The anchor rapping out of the chimneys... note the dyneema sling girth-hitched to bleached webbing that is fully severed and disappears into frozen sand behind the block at left.

Nick psyched for rappelling off of more shitty anchors... you don't want to know where that cord goes.

Nick on another gully rap with plenty of choss.

This is the anchor from which we rappelled over the bergschrund, definitely not guide certified. Here I have it backed up with a cam while Nick raps. The large nut is behind the red biner.

Getting ready to rap over the schrund.

Me rappelling through overhanging icicles on the schrund. Photo by Nick Mestre

We pulled the rope and hiked down to our tents at the crevasse. Josh and Chris had been waiting for us for a couple of hours due to the stuck rope and extra anchor building shenanigans. Despite having started for the summit at 4am it had taken us nearly 12 hours to climb and descend. We packed up camp and began the long slog down the Upper Bravo Glacier.

As it turned out, our timing was both perfect and terrible: we reached the top of the Bravo Ice Fall just as it got dark. We broke out the headlamps and began rappelling through the rock band and then over the first crevasse. Unfortunately the intense sun had melted away most of our tracks from the day before, making route finding through the steep maze of seracs and crevasses by headlamp an exercise in patience. Eventually we found each of the crevasses that we had climbed out of and built snow bollards to rappel back down them. Sometime after midnight we arrived back at Rainy Knob, ate some food and fell asleep.

The next day we hiked back across the Tiedemann Glacier to Sunny Knob and radioed White Saddle. The helicopter would pick us up at 7pm that evening. We had just enough time to cook all our remaining pork shoulder, eat it, and pack up camp. Less than an hour before the chopper was scheduled to arrive Nick was double checking camp and reminded Chris and Josh that they had left a trash bag of food in the snow bank. Chris and Josh said that it definitely wasn't theirs so we opened it up. Inside were three six-packs of canned craft beer. When the chopper crested the Serras we were still chugging the first round. Minutes later we were loaded up and taking off. We circled around the Tiedemann Glacier one last time and flew over the Upper Tellot on our way out of the range. That night we camped on grass, surrounded by trees, next to a beautiful lake.

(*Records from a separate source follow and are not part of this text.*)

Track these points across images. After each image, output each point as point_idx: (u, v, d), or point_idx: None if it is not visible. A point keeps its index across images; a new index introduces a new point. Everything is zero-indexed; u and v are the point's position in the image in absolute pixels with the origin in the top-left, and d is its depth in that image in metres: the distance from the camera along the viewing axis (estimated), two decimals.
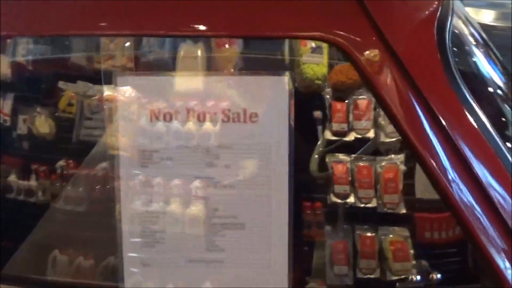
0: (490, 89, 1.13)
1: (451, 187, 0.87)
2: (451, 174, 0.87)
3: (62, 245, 1.40)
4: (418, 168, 1.53)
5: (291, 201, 0.99)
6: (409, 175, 1.52)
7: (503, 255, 0.86)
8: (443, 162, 0.88)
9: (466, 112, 0.88)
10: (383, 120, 1.57)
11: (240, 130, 0.97)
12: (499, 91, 1.17)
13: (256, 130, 0.97)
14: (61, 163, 1.55)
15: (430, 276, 1.14)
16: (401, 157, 1.54)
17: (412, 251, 1.48)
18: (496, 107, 1.11)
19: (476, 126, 0.87)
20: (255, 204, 0.99)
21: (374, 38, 0.89)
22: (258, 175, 0.98)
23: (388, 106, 0.90)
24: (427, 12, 0.95)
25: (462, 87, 0.89)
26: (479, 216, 0.87)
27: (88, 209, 1.45)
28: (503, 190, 0.87)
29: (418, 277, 1.09)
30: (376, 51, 0.89)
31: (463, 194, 0.87)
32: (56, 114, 1.60)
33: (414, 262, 1.49)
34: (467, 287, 1.23)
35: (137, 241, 1.01)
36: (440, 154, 0.88)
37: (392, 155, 1.55)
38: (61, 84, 1.61)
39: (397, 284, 1.21)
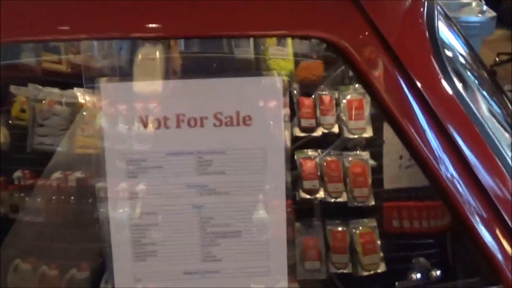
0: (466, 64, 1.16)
1: (445, 177, 0.89)
2: (442, 157, 0.90)
3: (30, 257, 1.31)
4: (385, 160, 1.57)
5: (288, 205, 0.97)
6: (377, 169, 1.55)
7: (487, 226, 0.89)
8: (439, 155, 0.90)
9: (459, 103, 0.91)
10: (344, 116, 1.60)
11: (233, 134, 0.94)
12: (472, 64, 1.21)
13: (250, 133, 0.94)
14: (18, 173, 1.45)
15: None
16: (366, 153, 1.56)
17: (379, 242, 1.51)
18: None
19: (469, 119, 0.90)
20: (251, 210, 0.96)
21: (367, 32, 0.89)
22: (253, 180, 0.95)
23: (382, 99, 0.90)
24: (415, 2, 0.96)
25: (452, 74, 0.92)
26: (467, 196, 0.91)
27: (65, 221, 1.37)
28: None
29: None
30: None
31: (453, 178, 0.90)
32: (10, 121, 1.50)
33: (381, 254, 1.52)
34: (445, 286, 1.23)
35: (128, 255, 0.96)
36: (435, 147, 0.90)
37: (358, 151, 1.57)
38: (13, 89, 1.50)
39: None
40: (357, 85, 1.59)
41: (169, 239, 0.96)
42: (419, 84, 0.89)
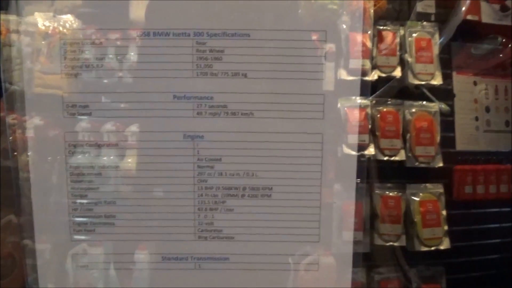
0: None
1: None
2: None
3: None
4: (458, 118, 1.28)
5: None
6: (447, 126, 1.26)
7: None
8: None
9: None
10: (409, 57, 1.30)
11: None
12: None
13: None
14: None
15: None
16: (435, 105, 1.27)
17: (444, 213, 1.24)
18: None
19: None
20: (293, 150, 0.60)
21: None
22: (302, 91, 0.58)
23: None
24: None
25: None
26: None
27: None
28: None
29: None
30: None
31: None
32: None
33: (446, 227, 1.24)
34: None
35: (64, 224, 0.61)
36: None
37: (424, 102, 1.28)
38: None
39: None
40: (425, 23, 1.30)
41: (134, 196, 0.56)
42: None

We drank more of the beers, went swimming and watched the sunset reflected in the water. I don't believe that life can get much better than that.

The summit of Waddington getting some cloud as we head down to the crevasse camp after rapping off.

Myself on the descent down the Upper Bravo. Photo by Nick Mestre.

Josh and Chris descending the Upper Bravo with Waddington behind. Photo by Nick Mestre.

Nick tired but psyched for some snow bollard rappelling by headlamp.

Chris and Josh cooking up food at base camp on Sunny Knob on our last day in the range.
The sunset at Bluff Lake where we camped the night after flying out of the mountains.